Gaining insight from these complex networks demands advanced mathematical and computational techniques for large-scale data processing and analysis. Most work in network science has considered a single type of node linked by a single type of relationship. Yet the actor-relationship networks created from unstructured text can be both multipartite (having many types of node) and multiplex (having many types of relation). Methods for analysing these kinds of network are at the forefront of progress in network science.
This PhD project will develop new methods for identifying key actors in multipartite and multiplex networks derived from unstructured text documents. The student will have the opportunity to work on all aspects of the problem, from use of natural language processing methods to extract entities and relations from large collections of unstructured text documents, to network construction based on these entities and relationships, to application of network statistics and machine learning to identify influential actors. Various datasets and networks are available to underpin this research, as well as a range of tools and software libraries.
This fully funded project is co-sponsored by a fast-growing commercial data science startup with offices in London and Bristol. The student will be based in the computer science department at the Streatham (Exeter) campus of the University of Exeter. They will interact with the vibrant data science research community at Exeter, working with colleagues in mathematics, computer science and relevant quantitative social science disciplines, as appropriate. They will join the “Networks, Data and Complex Systems” research group led by Dr Hywel Williams and receive additional supervision from the commercial sponsor, with opportunities to gain industrial training and experience with real-world big data problems.

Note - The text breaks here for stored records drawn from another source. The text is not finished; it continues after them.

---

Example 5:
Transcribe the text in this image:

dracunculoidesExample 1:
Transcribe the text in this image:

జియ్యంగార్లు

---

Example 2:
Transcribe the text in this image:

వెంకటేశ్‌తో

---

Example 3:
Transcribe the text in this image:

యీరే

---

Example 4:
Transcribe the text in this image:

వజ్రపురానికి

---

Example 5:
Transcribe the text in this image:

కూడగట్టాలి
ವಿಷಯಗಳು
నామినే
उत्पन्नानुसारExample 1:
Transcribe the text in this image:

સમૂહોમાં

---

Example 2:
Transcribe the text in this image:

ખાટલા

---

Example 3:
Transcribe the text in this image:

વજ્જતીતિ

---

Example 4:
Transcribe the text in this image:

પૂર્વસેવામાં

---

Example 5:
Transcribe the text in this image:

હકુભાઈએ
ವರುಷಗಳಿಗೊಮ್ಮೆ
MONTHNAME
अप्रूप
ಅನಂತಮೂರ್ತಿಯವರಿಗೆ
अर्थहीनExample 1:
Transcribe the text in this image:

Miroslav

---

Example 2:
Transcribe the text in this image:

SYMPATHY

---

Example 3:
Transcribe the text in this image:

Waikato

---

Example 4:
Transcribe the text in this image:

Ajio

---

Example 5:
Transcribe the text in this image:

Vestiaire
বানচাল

Candidates should have a strong background in a quantitative discipline, with programming skills and experience of data analysis. They will learn a variety of techniques in network analysis, machine learning and natural language processing, with excellent opportunities for research publications and further employment in both academic and industrial settings.
Interested candidates are encouraged to contact Dr Hywel Williams ([Email Address Removed]) for further information.

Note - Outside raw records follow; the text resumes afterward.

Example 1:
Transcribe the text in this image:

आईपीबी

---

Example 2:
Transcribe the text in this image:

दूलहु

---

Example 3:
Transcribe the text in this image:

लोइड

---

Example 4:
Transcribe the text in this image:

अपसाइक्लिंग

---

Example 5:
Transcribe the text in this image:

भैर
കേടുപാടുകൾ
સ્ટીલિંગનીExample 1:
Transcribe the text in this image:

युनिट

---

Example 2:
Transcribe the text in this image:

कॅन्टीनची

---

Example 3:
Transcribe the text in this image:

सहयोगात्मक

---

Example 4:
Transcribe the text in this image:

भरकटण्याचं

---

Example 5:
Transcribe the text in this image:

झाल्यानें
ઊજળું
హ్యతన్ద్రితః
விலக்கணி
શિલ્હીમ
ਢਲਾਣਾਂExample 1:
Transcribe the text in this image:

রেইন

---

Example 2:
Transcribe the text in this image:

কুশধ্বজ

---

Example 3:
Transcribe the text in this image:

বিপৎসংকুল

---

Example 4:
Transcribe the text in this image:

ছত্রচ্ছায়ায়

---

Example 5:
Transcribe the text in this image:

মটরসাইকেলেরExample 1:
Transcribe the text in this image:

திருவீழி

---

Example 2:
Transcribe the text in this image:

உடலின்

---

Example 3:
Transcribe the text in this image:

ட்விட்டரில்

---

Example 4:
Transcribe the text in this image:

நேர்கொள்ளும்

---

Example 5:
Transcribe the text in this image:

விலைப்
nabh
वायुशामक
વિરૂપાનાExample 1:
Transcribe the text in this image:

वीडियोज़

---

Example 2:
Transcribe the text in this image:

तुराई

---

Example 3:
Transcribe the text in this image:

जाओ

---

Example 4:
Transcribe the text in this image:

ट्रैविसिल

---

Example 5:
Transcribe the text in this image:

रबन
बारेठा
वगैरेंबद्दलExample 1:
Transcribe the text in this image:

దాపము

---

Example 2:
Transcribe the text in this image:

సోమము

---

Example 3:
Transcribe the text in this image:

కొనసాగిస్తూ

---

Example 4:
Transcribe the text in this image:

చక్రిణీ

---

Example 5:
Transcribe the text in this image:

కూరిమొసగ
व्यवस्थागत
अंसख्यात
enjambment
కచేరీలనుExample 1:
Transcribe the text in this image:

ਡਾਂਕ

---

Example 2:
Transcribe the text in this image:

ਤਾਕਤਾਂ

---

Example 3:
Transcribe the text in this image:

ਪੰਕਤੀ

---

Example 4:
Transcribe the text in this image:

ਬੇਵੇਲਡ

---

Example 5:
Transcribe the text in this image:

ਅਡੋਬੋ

The University of Exeter’s College of Life and Environmental Sciences, in partnership with Adarga Ltd, is inviting applications for a fully-funded PhD studentship to commence in April 2017 or as soon as possible thereafter (flexible start date). For eligible students the studentship will cover UK/EU tuition fees plus an annual tax-free stipend of £14,296 for 4 years. The student would be based in Biosciences in the College of Life and Environmental Sciences at the Streatham Campus in Exeter.